Embodiment Three: Smart Placement of Workloads onto Tiles

According to some embodiments, as part of tile recomposition, for example per operation 310 of FIG. 3, or after tile recomposition, a WL may be deployed onto CRs of a server architecture based on smart placement policies that may be thermal aware and/or power aware with respect to a thermal status and/or power status, respectively, of the tiles.

Although the third embodiment as described herein may focus on thermal and/or power aware WL placement, the third embodiment is not so limited, and pertains to smart placement based on any dynamic CR information, including at least one of the following statuses: power, temperature, humidity, fan speed, execution time (e.g., per WL), memory access response time (e.g., time from sending instruction to fetch data from a memory, and reception of the data), workload deployment response time (e.g., time from sending instruction to CRs to deploy a WL, and WL deployment), wear-and-tear, or battery life of MTP if applicable, etc.

According to some embodiments, the service owner of the computing environment, or the service provider, may further used to steer tile recomposition in the context of preferences regarding dynamic CR information. In addition to a service owner's criteria for mapping a WL to CRs, a resource owner's criteria and perspective may also come into play. A resource owner's criteria may include, for example, operation of the CRs in an efficient manner, for example based on the intent taxonomy set forth in FIG. 1 and described above. For example, a resource owner might suggest running the system in certain thermal ranges, so that the cooling loop/systems run most efficiently. An efficient running of CRs may be implemented not only on a per computing node level, but furthermore in multi-socket systems, in which liquid cooling may be looping over two CPUs, in which case the first socket might at a different temperature than the second socket by virtue of cooling inefficiencies and wear-and-tear reasons. Furthermore, wear-and-tear plays a role in which the resource owner might decide to run the system in a certain way for durability purposes.

According to some embodiments, supporting a wear-and-tear-based WL deployment placement decision, the orchestration block 202 may base its decision on wear-and-tear telemetry data. Wear-and-tear telemetry data, per MTP or per tile or per core, may include at least one of reliability, availability and serviceability (RAS) telemetry data, wear indicator data or stress threshold indicator data. RAS telemetry data may include cache BW, memory BW, number of cache misses, WLs deployed per time unit, number of hardware errors, percent of maximum compute headroom being used, temperature, humidity, power supply, voltage supply, fan speeds, etc.

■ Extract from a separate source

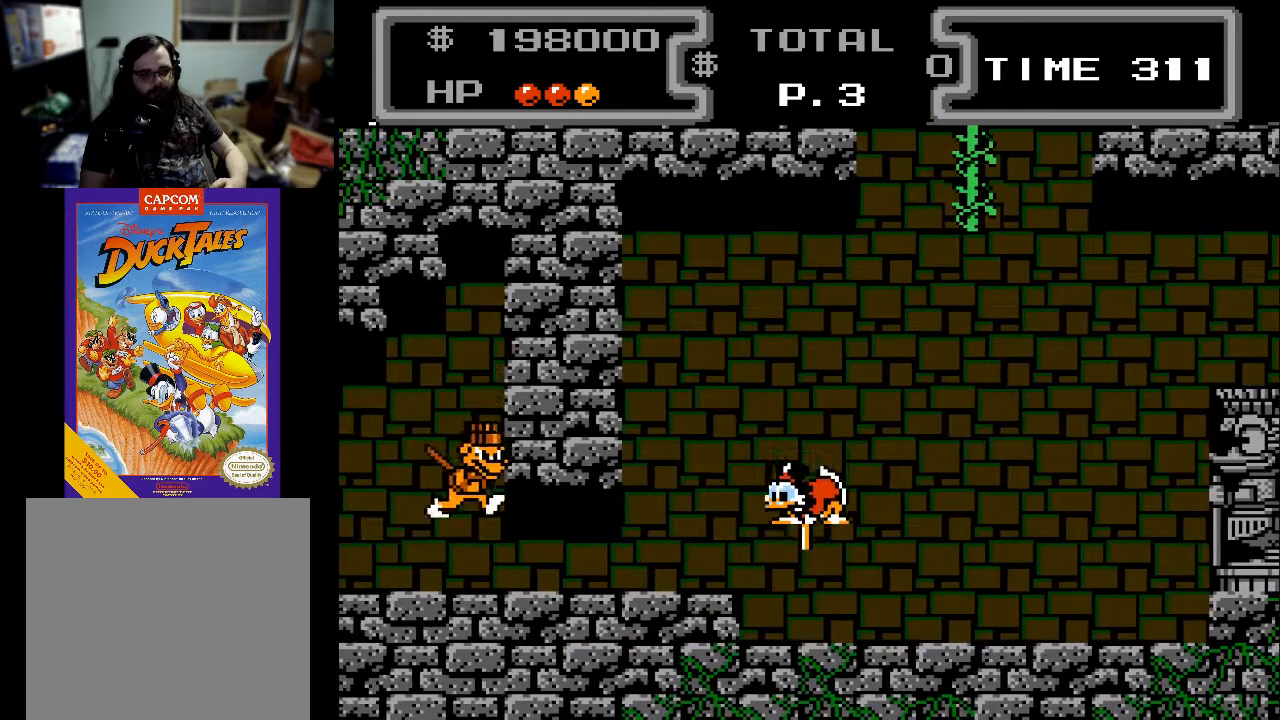
{"buttons": ["X", "DPAD_DOWN", "DPAD_LEFT"], "events": [[400, "DPAD_LEFT", "down"]]}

Wear indicator data (or “wear-and-tear data”) may include some of the RAS data, such as memory latency data, temperature, power and/or voltage data. Stress threshold indicator data may include overclocking, transistor aging, voltage spikes, temperature spikes, and/or hours used.

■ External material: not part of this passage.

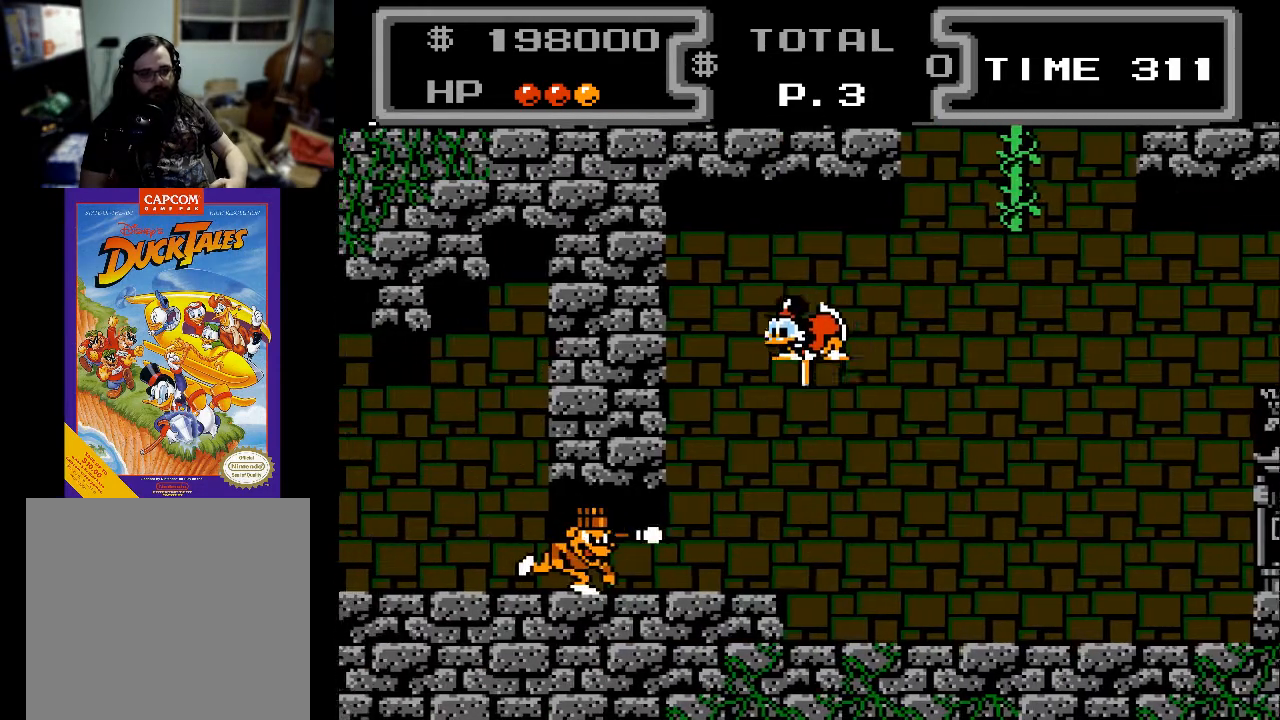
{"buttons": ["X", "DPAD_DOWN", "DPAD_LEFT"], "events": [[67, "DPAD_LEFT", "up"], [100, "DPAD_RIGHT", "down"], [267, "DPAD_RIGHT", "up"], [333, "DPAD_LEFT", "down"]]}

Thermal analyses of server architectures have indicated that, for different WLs, a temperature seen at individual tiles may be significantly different, with voltage maps for the same WLs roughly correlating with thermal hotspots on the tiles. For a typical system design, thermal and power controls may ensure that WL power is controlled to maximize performance of the CRs with respect to deployment of the WL while still meeting thermal specifications.

Let us now refer again to the computing environment 200 of FIG. 2, and to the monitoring block 212. On the base die, monitoring block 212 may collate real-time voltage and temperature data from multiple distributed spots across the die. The unit that implements the monitoring block 212 may be disposed on a given server architecture 209. There may be a monitoring unit at each tile, or one at each MTP, or a single one per server architecture. The monitoring block may provide information on the ‘local’ environment of the tile, for example on a per core basis. Voltage monitoring and/or temperature monitoring on the tiles themselves may provide more accurate information, however at an expense of added complexity in integration, particularly when heterogenous tiles are considered.

The monitoring block may also get ‘usage’ or wear-and-tear data from the different tiles. Based on the usage data, the monitoring unit, for example using the monitoring and analytics engine 322 of FIG. 3, may calculate the usability of a specific tile or core. This can be evaluated as a weighted sum of various dynamic core information, such as utilization, baseline memory latency, voltage, and/or temperature, depending on a usability policy set for each tile or on a per MTP or server architecture basis. The monitoring block may rank the cores based on their usability. The monitoring block 212 may also expose wear-and-tear telemetry data, where the wear-and-tear analysis may be performed at a MTP or at a server architecture itself or the wearing and aging of the tiles may be calculated from individual telemetry metrics as part of the monitoring and analytics engine, for example monitoring and analytics engine 322 of FIG. 3. The monitoring block 212 may be abstracted for example at the firmware level.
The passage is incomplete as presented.